Exercise goal: Transcribe the part of the FoCal target thread starting with "I'm having real" and going on through "only recently started.", keeping every word unchanged.

# FoCal Target Image



## gbchriste (Jun 25, 2013)

I bought the FoCal software package but haven't tried it out yet. The user guides say to set up the target at 50X the focal length you are trying to calculate.

I'm having real problems with me 70-200 2.8L when shooting at 200mm and longer distance. I shoot mainly people/portraits and when I try to do a full body standing shot at 200mm I have to be backed up quite a ways. Lately every shot I've taken in that set up comes out a muddled, mushy mess. I have this lens for 3 years and now on my 3rd body (a 5D III) and this behavior has only recently started.

But to my question...when I print out the target and set up at 50X focal length at the working distance I'm trying to calibrate for, the target is pretty small in the view finder. Hardly even extends out of the spot meter circle.

I haven't tried running through the software yet because I can't find a good day of light outdoors and the light inside my house sucks. But I did a trial set up to see what it would look like at 32 feet distance - which is 50X 200mm and that target is awfully small.

Can I still calibrate with that target at that distance or do I need to get the target enlarged?


----------



## Drizzt321 (Jun 25, 2013)

Yes, you should. If you zoom in 10x on LV, you'll see it actually is still pretty clear. Remember, the AF point is actually fairly small, and that FoCal (in normal, default mode) is only checking the center AF point (I think) and using that to determine the AFMA. Also you'll have to change the AFMA settings yourself in between each test. Not FoCal's fault, Canon decided to remove the settings in the SDK for the 5d3 and 1DX. Bug Canon to get them to fix that. I have, hasn't done any good. I keep getting back generic, politely worded "thank you for your input, go suck an egg" responses.


----------



## neuroanatomist (Jun 25, 2013)

The standard target works fine at 50x focal length (I test at 25x and 50x). I use a set of three 150 W-equivalent gooseneck lamps for a target taped to a wall in my basement, where I can test up to a 300mm lens.


----------



## Drizzt321 (Jun 25, 2013)

neuroanatomist said:


> The standard target works fine at 50x focal length (I test at 25x and 50x). I use a set of three 150 W-equivalent gooseneck lamps for a target taped to a wall in my basement, where I can test up to a 300mm lens.



So you can test a 300mm in your basement, use a 600mm for indoor (tight) portraits...how freaking big is your house?!


----------



## agierke (Jun 25, 2013)

just downloaded the manual today. it helps to read it. you may want to print a larger target.

http://www.reikan.co.uk/focalweb/index.php/why/documents-to-download/


----------



## Canon1 (Jun 25, 2013)

I have had great luck calibrating my lenses with FoCal and I use a much shorter focusing distance. For 500mm I shoot from 13m instead of 50xfocal length which is 25m. Basically I calibrated all my lenses using 25xfocal length which I found to produce much more accurate and repeatable results. Then I did real world testing in the field and shot the target at longer distances and it was still spot on. By getting closer you will reduce your DOF dramatically and give the program more pixels on the target for software evaluation.

Listed entries:
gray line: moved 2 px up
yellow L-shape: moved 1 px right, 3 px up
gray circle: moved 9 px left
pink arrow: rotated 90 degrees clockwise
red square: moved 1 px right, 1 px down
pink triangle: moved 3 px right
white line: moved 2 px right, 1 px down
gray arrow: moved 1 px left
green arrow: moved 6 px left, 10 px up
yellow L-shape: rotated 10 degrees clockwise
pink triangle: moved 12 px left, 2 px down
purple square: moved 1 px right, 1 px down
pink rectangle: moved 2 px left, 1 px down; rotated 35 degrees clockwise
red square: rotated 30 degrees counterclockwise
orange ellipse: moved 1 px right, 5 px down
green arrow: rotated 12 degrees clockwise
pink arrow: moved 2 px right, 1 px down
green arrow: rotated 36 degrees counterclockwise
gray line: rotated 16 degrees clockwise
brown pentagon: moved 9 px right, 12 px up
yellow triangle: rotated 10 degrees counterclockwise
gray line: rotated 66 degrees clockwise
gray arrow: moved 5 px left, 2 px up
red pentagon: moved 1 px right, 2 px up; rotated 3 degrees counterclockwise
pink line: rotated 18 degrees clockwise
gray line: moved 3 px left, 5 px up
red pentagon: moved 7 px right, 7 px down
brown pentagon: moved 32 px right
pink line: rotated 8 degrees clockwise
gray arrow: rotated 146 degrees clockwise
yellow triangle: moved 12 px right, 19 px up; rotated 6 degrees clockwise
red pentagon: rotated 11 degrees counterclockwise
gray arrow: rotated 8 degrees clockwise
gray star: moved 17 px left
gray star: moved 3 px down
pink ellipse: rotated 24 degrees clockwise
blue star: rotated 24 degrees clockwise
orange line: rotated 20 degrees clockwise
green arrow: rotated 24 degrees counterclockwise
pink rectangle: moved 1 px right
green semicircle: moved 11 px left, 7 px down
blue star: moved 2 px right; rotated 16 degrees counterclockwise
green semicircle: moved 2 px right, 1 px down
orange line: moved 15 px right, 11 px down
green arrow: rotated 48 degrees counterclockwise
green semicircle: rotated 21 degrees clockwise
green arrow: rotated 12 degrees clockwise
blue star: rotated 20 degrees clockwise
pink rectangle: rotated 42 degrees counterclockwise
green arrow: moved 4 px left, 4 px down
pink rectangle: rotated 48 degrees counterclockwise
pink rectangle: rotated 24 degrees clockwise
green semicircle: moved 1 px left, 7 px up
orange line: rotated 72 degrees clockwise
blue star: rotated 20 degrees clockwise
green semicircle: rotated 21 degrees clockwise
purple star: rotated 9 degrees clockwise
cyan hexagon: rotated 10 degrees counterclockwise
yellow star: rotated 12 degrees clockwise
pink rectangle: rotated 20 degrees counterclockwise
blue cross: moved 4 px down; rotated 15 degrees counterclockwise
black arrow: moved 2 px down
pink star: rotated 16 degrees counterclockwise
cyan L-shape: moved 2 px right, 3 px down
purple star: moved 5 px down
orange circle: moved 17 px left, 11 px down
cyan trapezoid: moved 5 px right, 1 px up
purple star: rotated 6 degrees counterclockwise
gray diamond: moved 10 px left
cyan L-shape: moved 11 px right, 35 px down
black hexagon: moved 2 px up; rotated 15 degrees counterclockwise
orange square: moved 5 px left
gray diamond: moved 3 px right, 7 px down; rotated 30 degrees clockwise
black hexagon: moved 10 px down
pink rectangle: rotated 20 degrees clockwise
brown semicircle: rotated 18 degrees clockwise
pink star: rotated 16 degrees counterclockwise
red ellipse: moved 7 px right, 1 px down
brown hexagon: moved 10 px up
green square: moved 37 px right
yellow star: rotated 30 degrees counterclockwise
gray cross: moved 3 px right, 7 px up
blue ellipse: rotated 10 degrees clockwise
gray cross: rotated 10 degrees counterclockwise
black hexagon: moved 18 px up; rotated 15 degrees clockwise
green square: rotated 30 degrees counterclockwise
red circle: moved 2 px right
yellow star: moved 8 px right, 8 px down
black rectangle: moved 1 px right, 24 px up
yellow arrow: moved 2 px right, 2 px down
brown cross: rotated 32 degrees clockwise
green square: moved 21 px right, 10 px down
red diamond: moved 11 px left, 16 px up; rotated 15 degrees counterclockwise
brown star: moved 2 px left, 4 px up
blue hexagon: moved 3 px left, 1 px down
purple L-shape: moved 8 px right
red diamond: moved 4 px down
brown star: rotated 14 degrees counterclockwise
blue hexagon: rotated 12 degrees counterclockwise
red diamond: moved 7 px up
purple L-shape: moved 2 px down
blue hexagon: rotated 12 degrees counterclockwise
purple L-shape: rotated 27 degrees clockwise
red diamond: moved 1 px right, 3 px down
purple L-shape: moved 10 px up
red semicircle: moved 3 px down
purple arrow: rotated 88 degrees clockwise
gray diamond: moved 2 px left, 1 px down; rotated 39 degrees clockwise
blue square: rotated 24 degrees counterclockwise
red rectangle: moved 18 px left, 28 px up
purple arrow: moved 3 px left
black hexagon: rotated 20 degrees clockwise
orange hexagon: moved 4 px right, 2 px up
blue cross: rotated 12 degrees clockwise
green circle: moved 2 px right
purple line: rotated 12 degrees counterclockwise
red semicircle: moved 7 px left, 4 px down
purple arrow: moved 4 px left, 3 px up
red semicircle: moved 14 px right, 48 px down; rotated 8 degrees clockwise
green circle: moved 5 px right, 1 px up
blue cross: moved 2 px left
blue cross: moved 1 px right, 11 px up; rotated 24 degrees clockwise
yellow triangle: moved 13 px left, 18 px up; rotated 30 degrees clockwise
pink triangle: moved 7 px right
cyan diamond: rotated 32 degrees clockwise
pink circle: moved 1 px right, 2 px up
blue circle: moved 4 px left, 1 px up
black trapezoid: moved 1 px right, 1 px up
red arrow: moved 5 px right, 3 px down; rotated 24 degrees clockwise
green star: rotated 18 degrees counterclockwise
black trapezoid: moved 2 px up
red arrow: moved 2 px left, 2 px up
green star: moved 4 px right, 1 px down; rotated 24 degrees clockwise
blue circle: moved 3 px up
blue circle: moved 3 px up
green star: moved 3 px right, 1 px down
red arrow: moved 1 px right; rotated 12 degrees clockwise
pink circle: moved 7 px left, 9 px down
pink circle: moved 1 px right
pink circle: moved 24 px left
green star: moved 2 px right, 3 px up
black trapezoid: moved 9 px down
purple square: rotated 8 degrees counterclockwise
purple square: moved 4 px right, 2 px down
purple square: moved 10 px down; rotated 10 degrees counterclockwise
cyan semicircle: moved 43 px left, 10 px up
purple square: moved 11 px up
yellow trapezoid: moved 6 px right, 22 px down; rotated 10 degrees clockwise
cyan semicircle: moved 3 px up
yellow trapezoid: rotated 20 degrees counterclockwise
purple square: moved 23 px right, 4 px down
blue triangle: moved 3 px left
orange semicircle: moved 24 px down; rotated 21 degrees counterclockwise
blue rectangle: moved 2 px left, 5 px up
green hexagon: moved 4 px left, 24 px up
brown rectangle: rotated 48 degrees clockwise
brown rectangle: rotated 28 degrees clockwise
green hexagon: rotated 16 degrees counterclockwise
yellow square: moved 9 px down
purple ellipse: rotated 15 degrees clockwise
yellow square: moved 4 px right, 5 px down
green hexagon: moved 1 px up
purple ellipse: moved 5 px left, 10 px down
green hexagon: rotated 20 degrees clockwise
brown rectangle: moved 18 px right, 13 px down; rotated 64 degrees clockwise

The response:
I'm having real problems with me 70-200 2.8L when shooting at 200mm and longer distance. I shoot mainly people/portraits and when I try to do a full body standing shot at 200mm I have to be backed up quite a ways. Lately every shot I've taken in that set up comes out a muddled, mushy mess. I have this lens for 3 years and now on my 3rd body (a 5D III) and this behavior has only recently started.